Produce a faithful copy of the data, one that leaves out the pictures.

(Stored data entries)
· · · ·

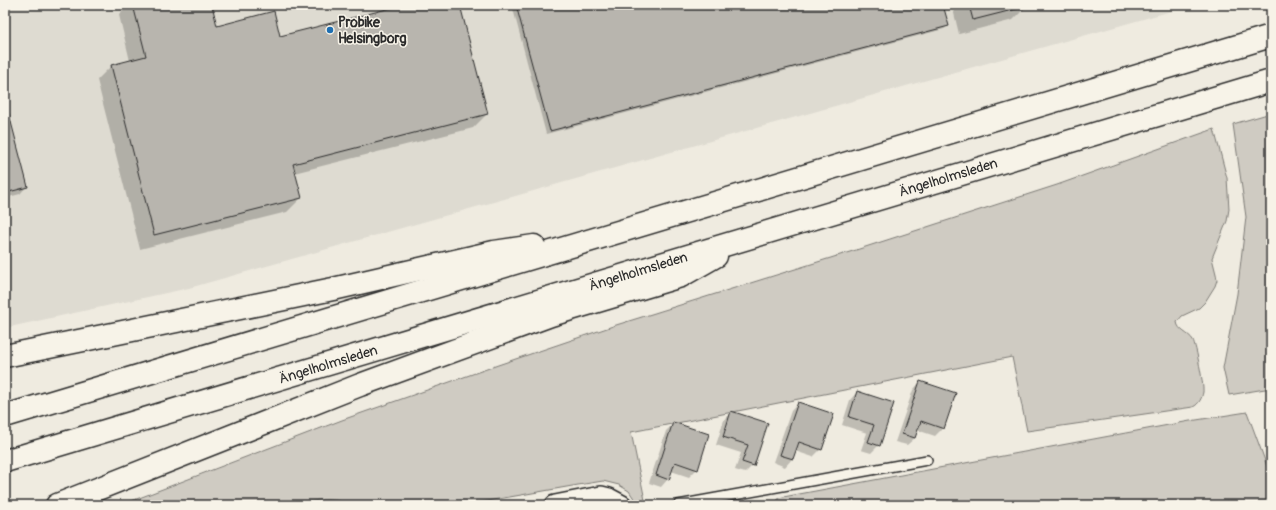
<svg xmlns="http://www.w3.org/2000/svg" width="1276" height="510" viewBox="0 0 1276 510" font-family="Pangolin,sans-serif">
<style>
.built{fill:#dedbd1}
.green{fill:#cfcbc2;stroke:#7d7b76}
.shadow{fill:#0003}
.building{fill:#b8b5ae;stroke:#2b2b2b}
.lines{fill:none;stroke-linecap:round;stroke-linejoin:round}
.lane-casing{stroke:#2b2b2b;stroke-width:12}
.street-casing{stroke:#2b2b2b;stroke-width:22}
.highway-casing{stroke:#2b2b2b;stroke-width:25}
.lane{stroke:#f7f3e8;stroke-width:9}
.street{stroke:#f7f3e8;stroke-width:19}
.highway{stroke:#f7f3e8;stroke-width:22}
.poi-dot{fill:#1f6fb2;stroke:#f7f3e8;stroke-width:1.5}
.labels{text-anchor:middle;stroke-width:3;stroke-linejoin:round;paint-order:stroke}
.poi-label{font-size:14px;font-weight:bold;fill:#2b2b2b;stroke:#f7f3e8;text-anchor:start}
.street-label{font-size:14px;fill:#2b2b2b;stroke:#f7f3e8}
</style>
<rect width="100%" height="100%" fill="#efebe0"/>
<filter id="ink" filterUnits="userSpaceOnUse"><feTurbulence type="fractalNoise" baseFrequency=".025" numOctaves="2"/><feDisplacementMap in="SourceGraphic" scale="8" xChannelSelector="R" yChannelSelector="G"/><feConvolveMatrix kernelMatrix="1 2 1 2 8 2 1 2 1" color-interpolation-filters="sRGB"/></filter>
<g filter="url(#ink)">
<!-- built -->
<path class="built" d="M5 5H1193L189 288 5 328Z"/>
<!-- green -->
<g class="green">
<path d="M1271 113V388L1229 395 1223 368 1237 294 1246 217 1233 124Z"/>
<path d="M1214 129 1227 178 1229 209 1227 221 1212 258 1216 274 1217 280 1215 286 1205 302 1199 308 1182 316 1177 322C1178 331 1189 333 1193 340 1196 346 1204 385 1203 392 1202 398 1199 404 1193 407L1027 431 1012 357 631 432 646 505 635 500 629 491 619 485 603 481 578 485 464 505H343L340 501C325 498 313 500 299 505H121L342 420 498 365 613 326 853 251 1057 185Z"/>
<path d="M1247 412 1271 477V505H778V498L1190 421Z"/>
</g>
<!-- shadow -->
<g class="shadow">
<path d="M129 5H211L216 27 279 37 407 5H459L487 114 473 128 294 173 301 198 287 212 140 249 97 80 111 66 130 61 119 15Z"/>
<path d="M512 5H942L948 26 944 29 546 134Z"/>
<path d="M952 5H1026L1027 6 1013 20 959 34Z"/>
<path d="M5 103 27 186 20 194 5 198Z"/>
<path d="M920 382 943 428 935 436 917 430 915 438 907 445 895 442 913 390Z"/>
<path d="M857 392 893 404 879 445 871 453 861 450 867 433 842 425 850 400Z"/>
<path d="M798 403 821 449 813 457 795 451 792 459 785 467 773 462 791 411Z"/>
<path d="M732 412 767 424 753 465 745 473 735 470 741 453 716 445 724 420Z"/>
<path d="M674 423 697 469 689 477 671 471 668 479 661 487 649 483 666 431Z"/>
</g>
<!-- building -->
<g class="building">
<path d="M133 5H212L217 26 274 11 280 36 403 5H460L488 114 293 164 302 198 154 235 111 65 146 56Z"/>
<path d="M516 5H943L949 26 550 131Z"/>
<path d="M969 5H1027L1028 6 973 20Z"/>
<path d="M5 99 28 187 5 193Z"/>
<path d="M920 381 956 393 944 429 921 421 915 438 902 434Z"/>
<path d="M857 391 894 403 880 446 868 442 874 425 849 417Z"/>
<path d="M798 402 834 414 822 450 799 442 793 459 780 455Z"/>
<path d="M731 411 768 423 754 466 742 462 748 445 723 437Z"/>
<path d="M673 422 709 434 698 470 675 462 669 480 656 475Z"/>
</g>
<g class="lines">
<!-- lane casing -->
<g class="lane-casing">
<path id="lane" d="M678 505 927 460"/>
</g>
<!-- street casing -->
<g class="street-casing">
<path id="street" d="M555 505 601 496 609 498 622 505"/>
</g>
<!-- highway casing -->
<g class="highway-casing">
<g id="highway">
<path d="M5 356 333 289 494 252 534 246"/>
<path d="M5 416 1271 36"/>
<path d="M5 461 1271 81"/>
<path d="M57 505 360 385 551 315 681 276 716 256"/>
</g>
</g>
<!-- lane -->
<use href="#lane" class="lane"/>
<!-- street -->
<use href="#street" class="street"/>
<!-- highway -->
<use href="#highway" class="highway"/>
</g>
</g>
<!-- markers -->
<circle class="poi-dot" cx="330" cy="30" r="4"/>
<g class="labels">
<!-- poi labels -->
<g class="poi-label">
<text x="338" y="27">Probike<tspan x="338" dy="16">Helsingborg</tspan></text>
</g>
<!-- street labels -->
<g class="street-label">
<text transform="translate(948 177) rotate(-17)" y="5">Ängelholmsleden</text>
<text transform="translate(638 271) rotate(-17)" y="5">Ängelholmsleden</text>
<text transform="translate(328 364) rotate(-17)" y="5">Ängelholmsleden</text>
</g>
</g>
<!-- margin -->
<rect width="1276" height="510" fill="none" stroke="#f7f3e8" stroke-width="20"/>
<rect x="10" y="10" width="1256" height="490" fill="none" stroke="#2b2b2b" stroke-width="1.5" filter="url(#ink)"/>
</svg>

· · · ·

Solution:
<svg xmlns="http://www.w3.org/2000/svg" width="1276" height="510" viewBox="0 0 1276 510" font-family="Pangolin,sans-serif">
<style>
.built{fill:#dedbd1}
.green{fill:#cfcbc2;stroke:#7d7b76}
.shadow{fill:#0003}
.building{fill:#b8b5ae;stroke:#2b2b2b}
.lines{fill:none;stroke-linecap:round;stroke-linejoin:round}
.lane-casing{stroke:#2b2b2b;stroke-width:12}
.street-casing{stroke:#2b2b2b;stroke-width:22}
.highway-casing{stroke:#2b2b2b;stroke-width:25}
.lane{stroke:#f7f3e8;stroke-width:9}
.street{stroke:#f7f3e8;stroke-width:19}
.highway{stroke:#f7f3e8;stroke-width:22}
.poi-dot{fill:#1f6fb2;stroke:#f7f3e8;stroke-width:1.5}
.labels{text-anchor:middle;stroke-width:3;stroke-linejoin:round;paint-order:stroke}
.poi-label{font-size:14px;font-weight:bold;fill:#2b2b2b;stroke:#f7f3e8;text-anchor:start}
.street-label{font-size:14px;fill:#2b2b2b;stroke:#f7f3e8}
</style>
<rect width="100%" height="100%" fill="#efebe0"/>
<filter id="ink" filterUnits="userSpaceOnUse"><feTurbulence type="fractalNoise" baseFrequency=".025" numOctaves="2"/><feDisplacementMap in="SourceGraphic" scale="8" xChannelSelector="R" yChannelSelector="G"/><feConvolveMatrix kernelMatrix="1 2 1 2 8 2 1 2 1" color-interpolation-filters="sRGB"/></filter>
<g filter="url(#ink)">
<!-- built -->
<path class="built" d="M5 5H1193L189 288 5 328Z"/>
<!-- green -->
<g class="green">
<path d="M1271 113V388L1229 395 1223 368 1237 294 1246 217 1233 124Z"/>
<path d="M1214 129 1227 178 1229 209 1227 221 1212 258 1216 274 1217 280 1215 286 1205 302 1199 308 1182 316 1177 322C1178 331 1189 333 1193 340 1196 346 1204 385 1203 392 1202 398 1199 404 1193 407L1027 431 1012 357 631 432 646 505 635 500 629 491 619 485 603 481 578 485 464 505H343L340 501C325 498 313 500 299 505H121L342 420 498 365 613 326 853 251 1057 185Z"/>
<path d="M1247 412 1271 477V505H778V498L1190 421Z"/>
</g>
<!-- shadow -->
<g class="shadow">
<path d="M129 5H211L216 27 279 37 407 5H459L487 114 473 128 294 173 301 198 287 212 140 249 97 80 111 66 130 61 119 15Z"/>
<path d="M512 5H942L948 26 944 29 546 134Z"/>
<path d="M952 5H1026L1027 6 1013 20 959 34Z"/>
<path d="M5 103 27 186 20 194 5 198Z"/>
<path d="M920 382 943 428 935 436 917 430 915 438 907 445 895 442 913 390Z"/>
<path d="M857 392 893 404 879 445 871 453 861 450 867 433 842 425 850 400Z"/>
<path d="M798 403 821 449 813 457 795 451 792 459 785 467 773 462 791 411Z"/>
<path d="M732 412 767 424 753 465 745 473 735 470 741 453 716 445 724 420Z"/>
<path d="M674 423 697 469 689 477 671 471 668 479 661 487 649 483 666 431Z"/>
</g>
<!-- building -->
<g class="building">
<path d="M133 5H212L217 26 274 11 280 36 403 5H460L488 114 293 164 302 198 154 235 111 65 146 56Z"/>
<path d="M516 5H943L949 26 550 131Z"/>
<path d="M969 5H1027L1028 6 973 20Z"/>
<path d="M5 99 28 187 5 193Z"/>
<path d="M920 381 956 393 944 429 921 421 915 438 902 434Z"/>
<path d="M857 391 894 403 880 446 868 442 874 425 849 417Z"/>
<path d="M798 402 834 414 822 450 799 442 793 459 780 455Z"/>
<path d="M731 411 768 423 754 466 742 462 748 445 723 437Z"/>
<path d="M673 422 709 434 698 470 675 462 669 480 656 475Z"/>
</g>
<g class="lines">
<!-- lane casing -->
<g class="lane-casing">
<path id="lane" d="M678 505 927 460"/>
</g>
<!-- street casing -->
<g class="street-casing">
<path id="street" d="M555 505 601 496 609 498 622 505"/>
</g>
<!-- highway casing -->
<g class="highway-casing">
<g id="highway">
<path d="M5 356 333 289 494 252 534 246"/>
<path d="M5 416 1271 36"/>
<path d="M5 461 1271 81"/>
<path d="M57 505 360 385 551 315 681 276 716 256"/>
</g>
</g>
<!-- lane -->
<use href="#lane" class="lane"/>
<!-- street -->
<use href="#street" class="street"/>
<!-- highway -->
<use href="#highway" class="highway"/>
</g>
</g>
<!-- markers -->
<circle class="poi-dot" cx="330" cy="30" r="4"/>
<g class="labels">
<!-- poi labels -->
<g class="poi-label">
<text x="338" y="27">Probike<tspan x="338" dy="16">Helsingborg</tspan></text>
</g>
<!-- street labels -->
<g class="street-label">
<text transform="translate(948 177) rotate(-17)" y="5">Ängelholmsleden</text>
<text transform="translate(638 271) rotate(-17)" y="5">Ängelholmsleden</text>
<text transform="translate(328 364) rotate(-17)" y="5">Ängelholmsleden</text>
</g>
</g>
<!-- margin -->
<rect width="1276" height="510" fill="none" stroke="#f7f3e8" stroke-width="20"/>
<rect x="10" y="10" width="1256" height="490" fill="none" stroke="#2b2b2b" stroke-width="1.5" filter="url(#ink)"/>
</svg>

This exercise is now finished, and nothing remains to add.